Starting over after a prison stint is hard enough. But when your prison photo and rap sheet can be found online by anyone with Internet access, it can be even more difficult. The New Jersey Department of Corrections had maintained a database where you could find a photo and crime of any inmate, past or present. Now, that’s set to change.
The Department is removing photos of inmates who have completed their sentence and who have finished parole for at least one year. They say this is in an attempt to help former inmates move on—something that is difficult to do.
Civil rights activists are applauding the move, saying that inmates deserve that second chance, a chance to start over and do right once they’ve paid their debt to society.

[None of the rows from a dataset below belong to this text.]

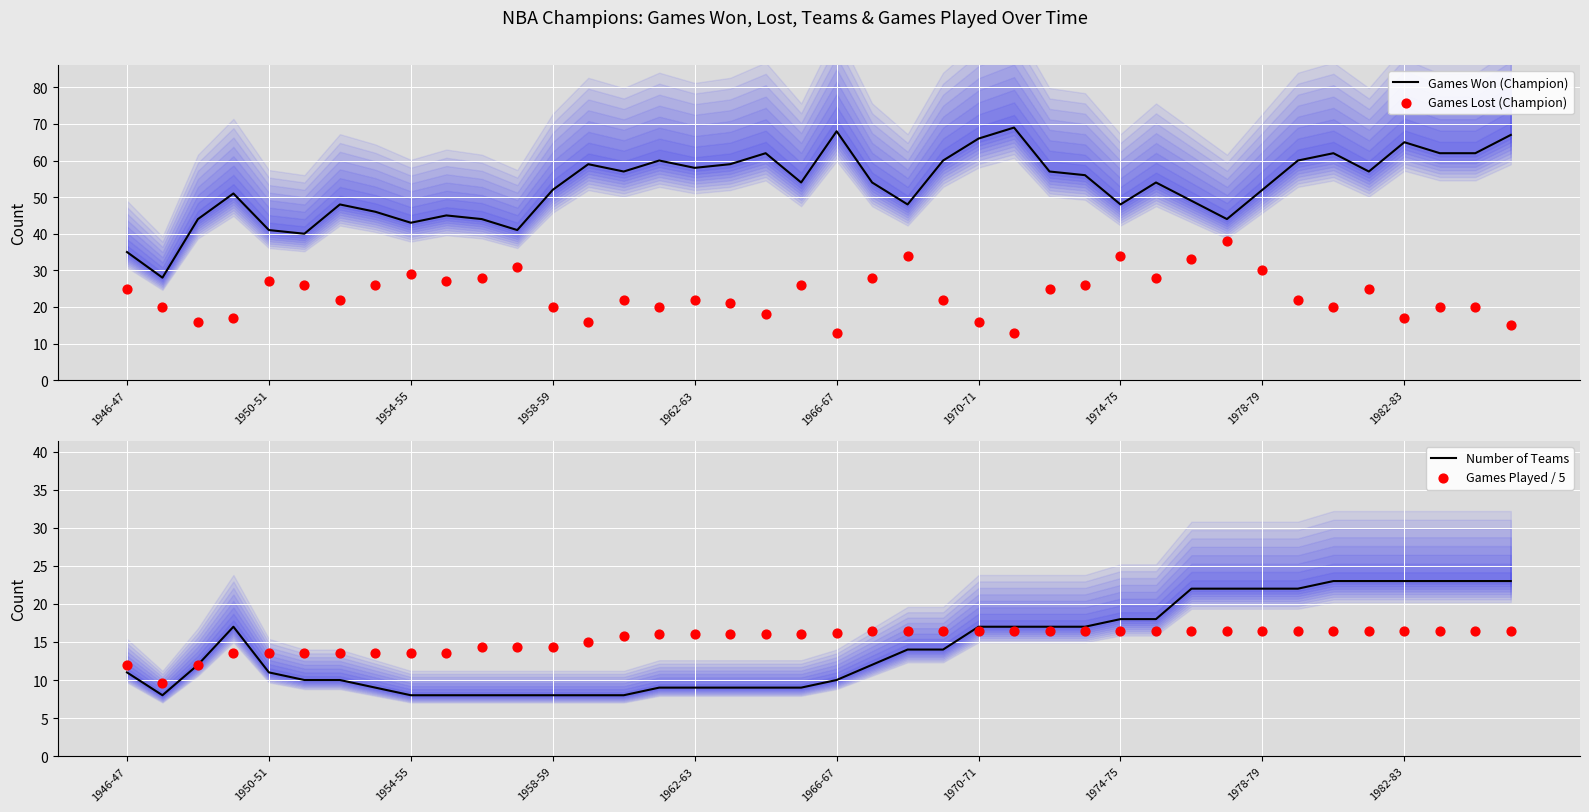

Is it true that Games Won (Champion) equals 35 at 1946-47?

True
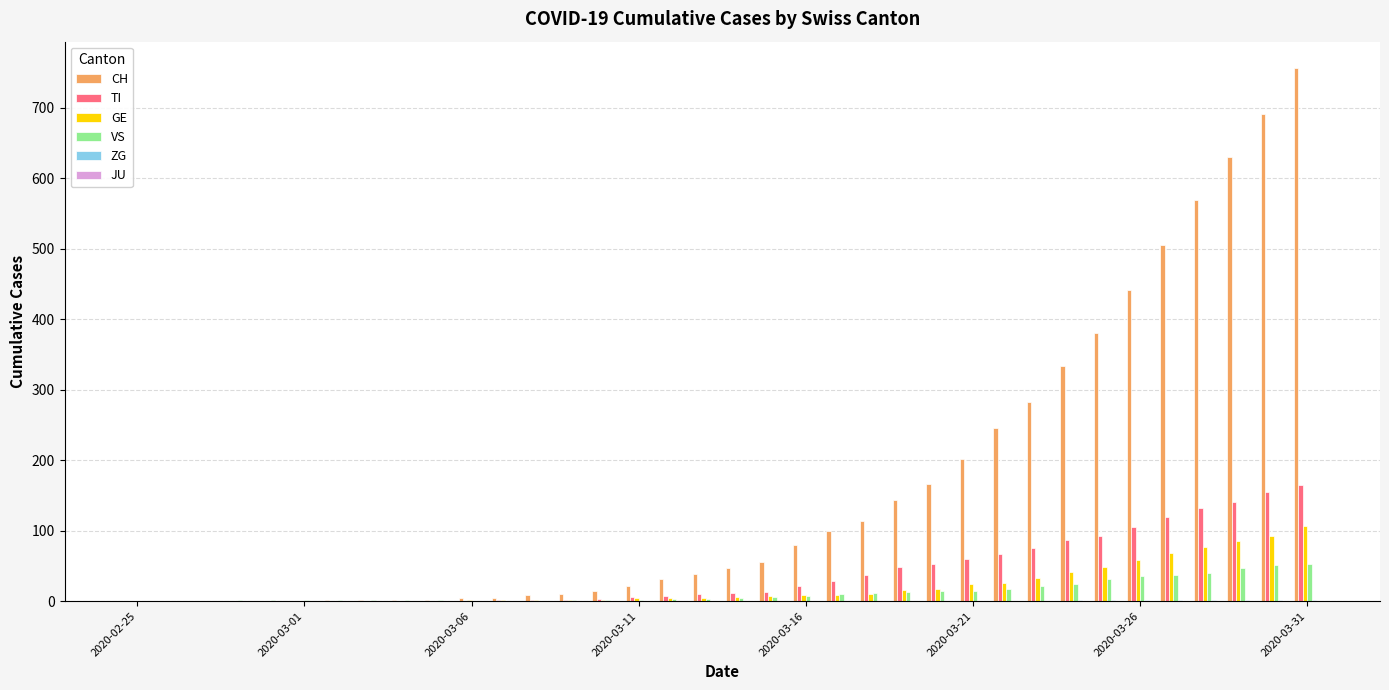

What is the maximum value for CH?

756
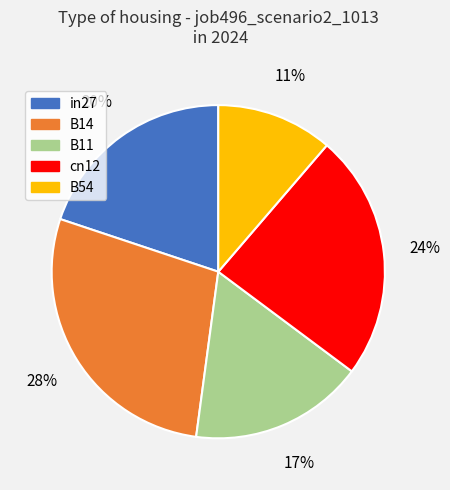

Rank the categories by value from highest to lowest.

B14, cn12, in27, B11, B54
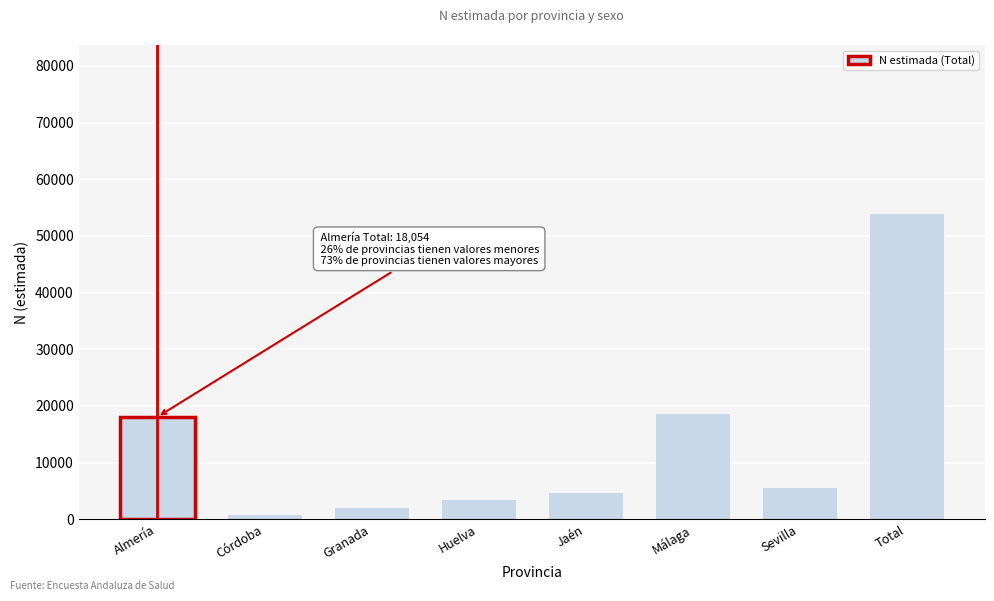

Reading left to right, what are all the values shown in this chart?

18054	865	2225	3640	4785	18811	5611	53991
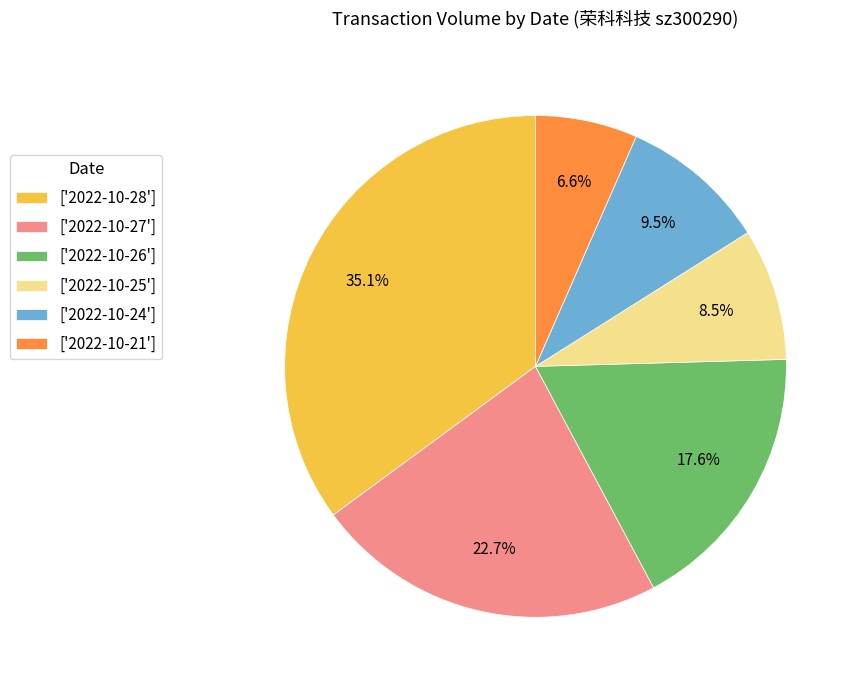

Do ['2022-10-28'] and ['2022-10-24'] together represent more than half of the pie?

No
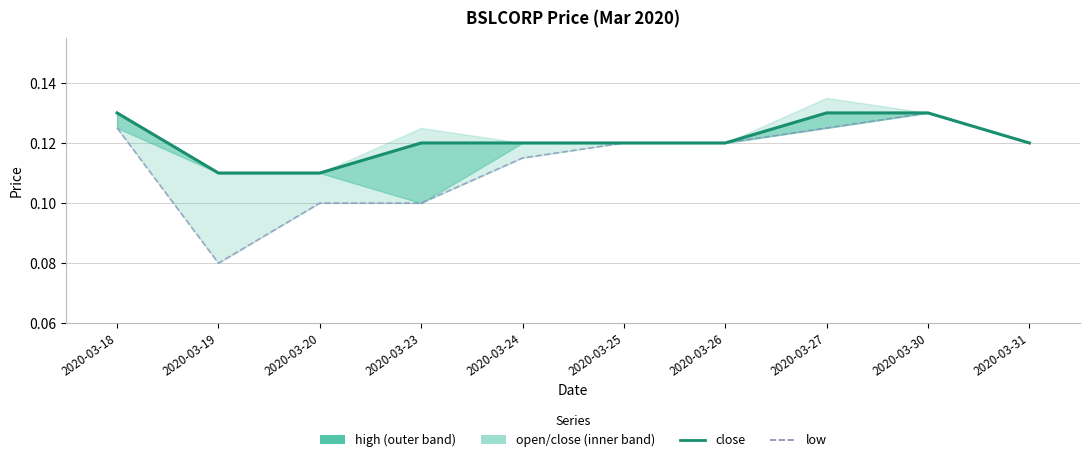

The value of low at 2020-03-27 is 0.1. True or false?

True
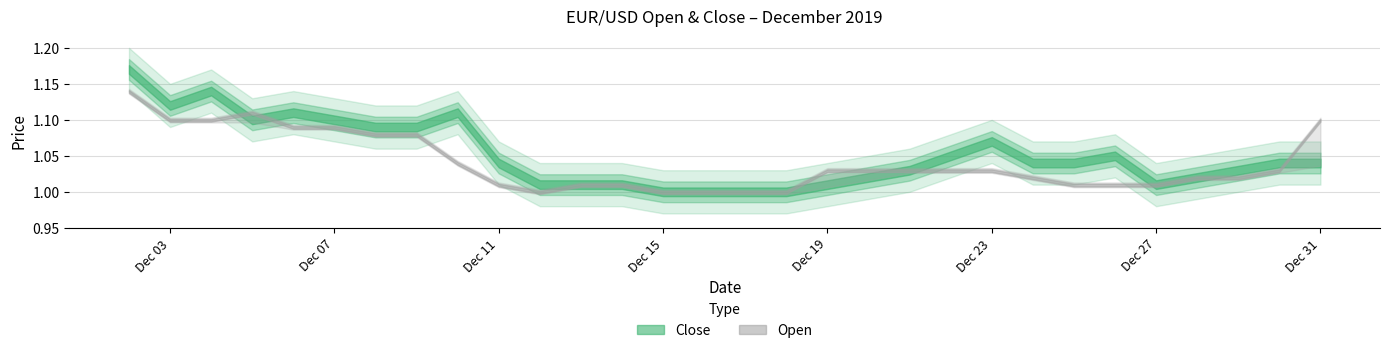

What is the maximum value for Open?

1.1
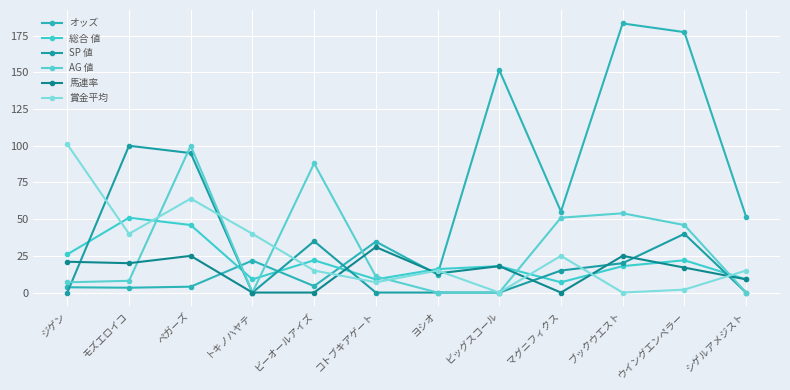

Count the number of categories in the chart.

12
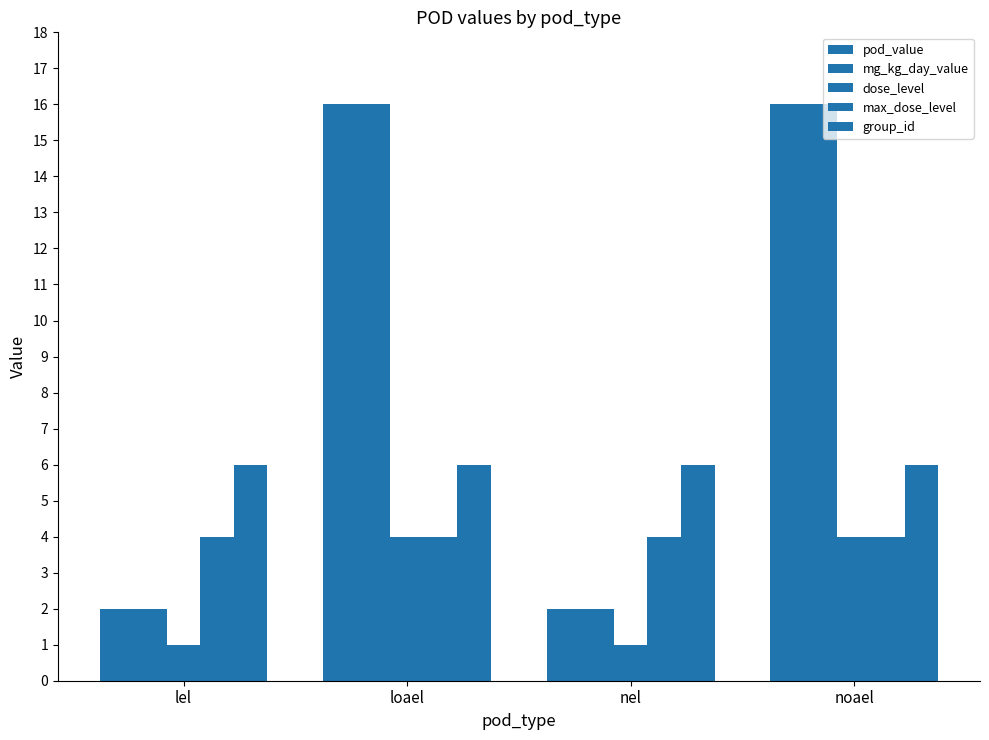

How many bars are there in total?

20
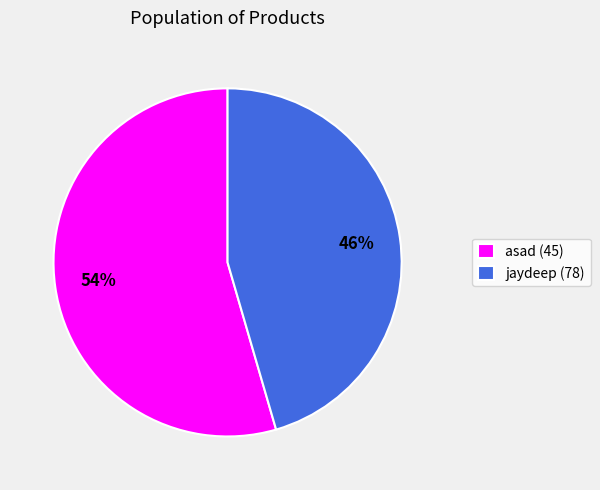

What is the majority slice?

asad (45)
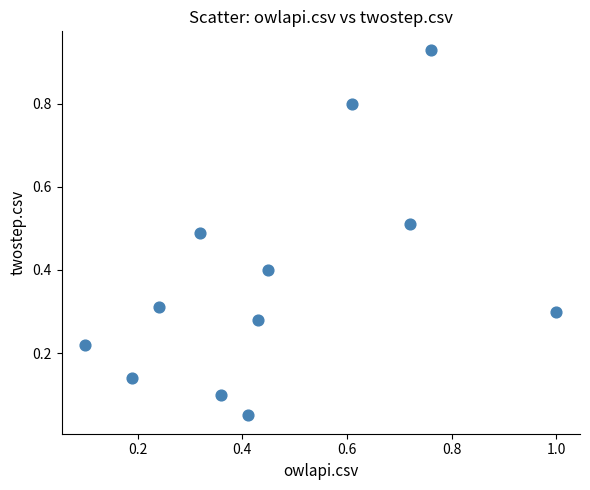

What is the average Y value?

0.4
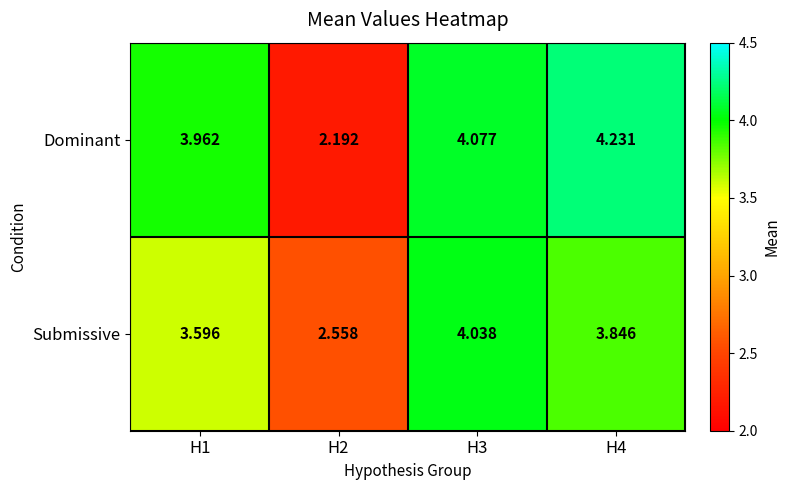

List the series in order of their peak value, highest first.

Dominant, Submissive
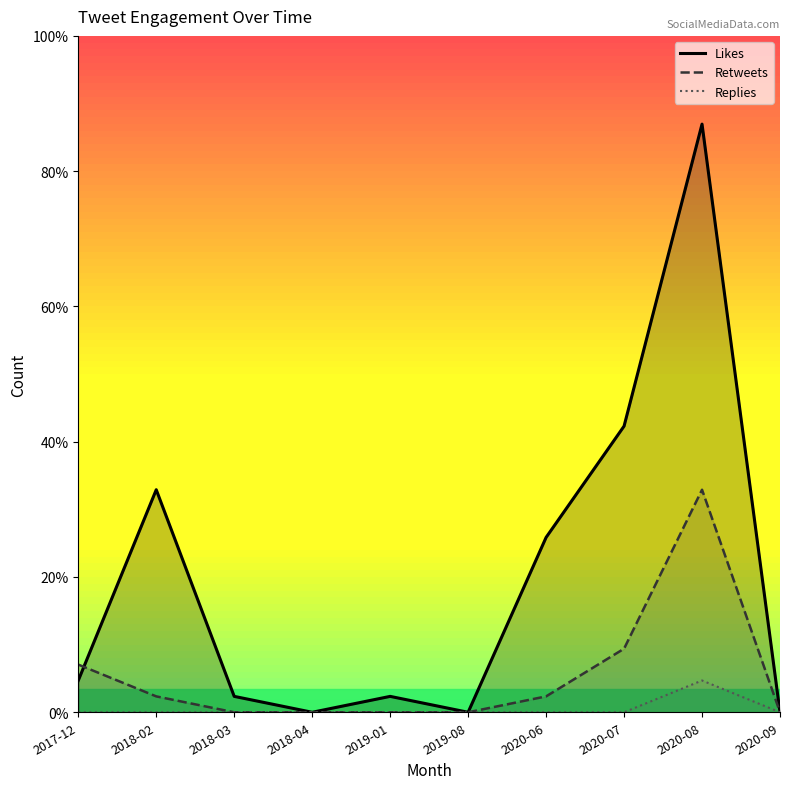

Which label corresponds to the smallest value in the chart?

2018-04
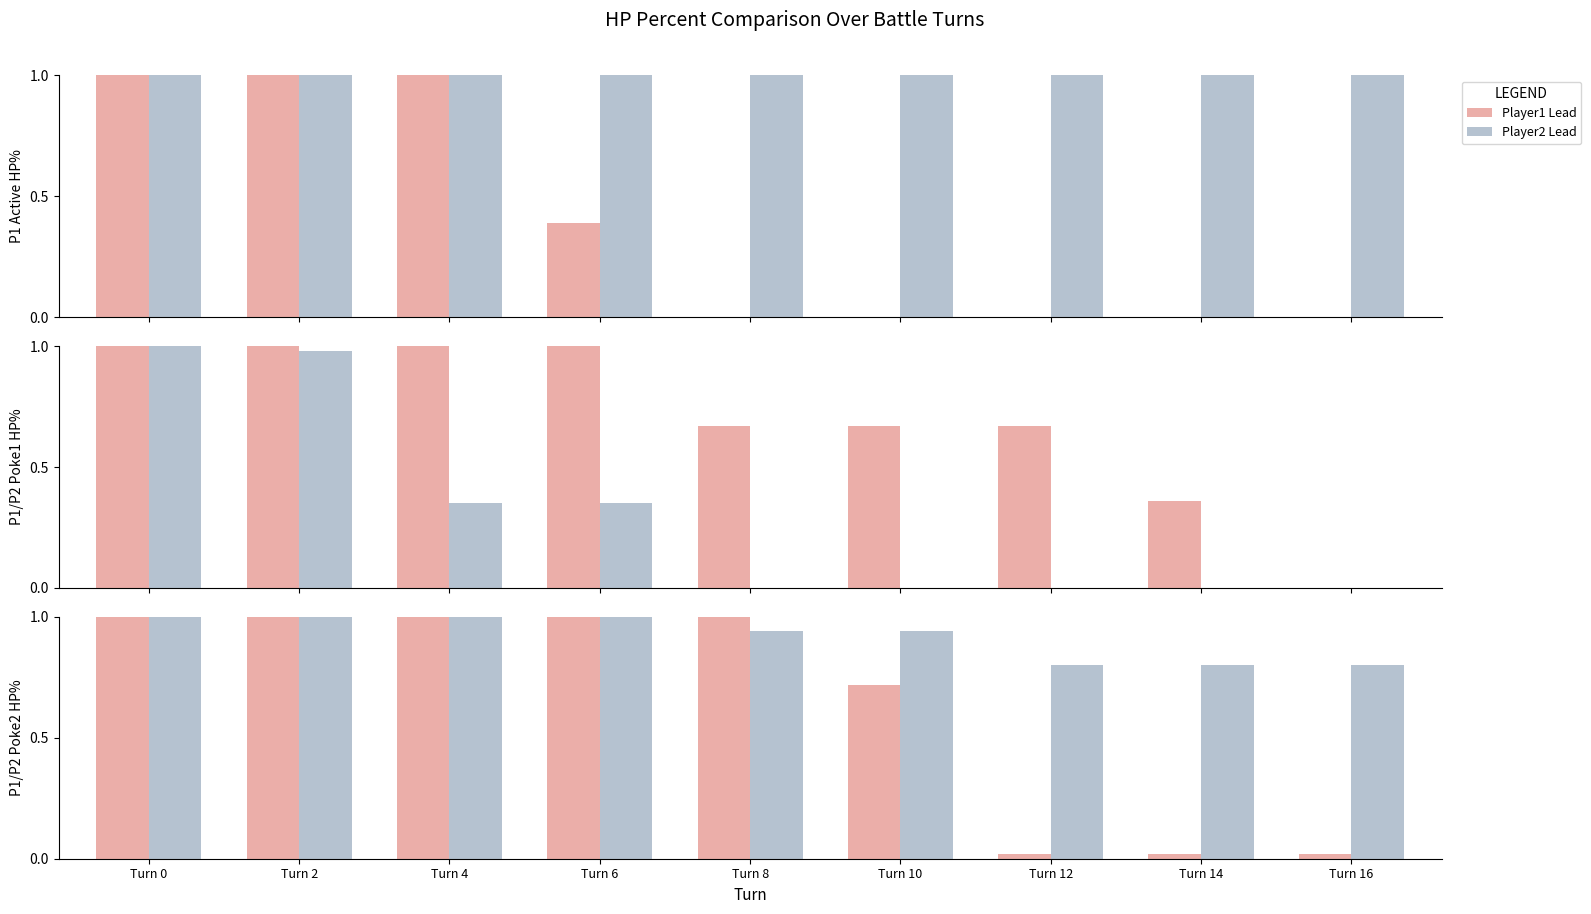

How many bars are there in total?

54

Corrections Spokesman Matthew Schuman says that since they launched the site they’ve always received calls from former inmates asking them to remove their photos, that the site has made it difficult for them to start fresh.
An employer, potential girlfriend, or nosy neighbor could get online and see not only your photo, but your crime, your sentence, and your release date. Now, the information won’t be so readily available.
Not everyone is happy with the change, however. A spokesman for the New Jersey State Policemen’s Benevolent Association calls the move “censorship.” Jim Ryan says that the public shouldn’t be forced to “jump through hoops” to get this kind of information.
It isn’t clear why Mr. Ryan believes this information should be public or how an agency removing information off its own website could be considered “censorship.”
The ACLU is glad something is being done, but questions whether it’s enough. Alex Shalom, policy counsel for the ACLU of New Jersey says there shouldn’t be a one year waiting period, that the information should come off immediately after the sentence or parole-period has expired.
“While someone is serving their sentence, the public is benefiting by knowing this information,” he said according to the Star-Ledger. “But they’re done. They’re entitled to go on with their lives.”
The long lasting effects of a criminal conviction are numerous, and this shows only one of them. Your conviction, particularly if it is a felony, can haunt you for years to come. The only way to avoid this is to avoid a conviction in the first place.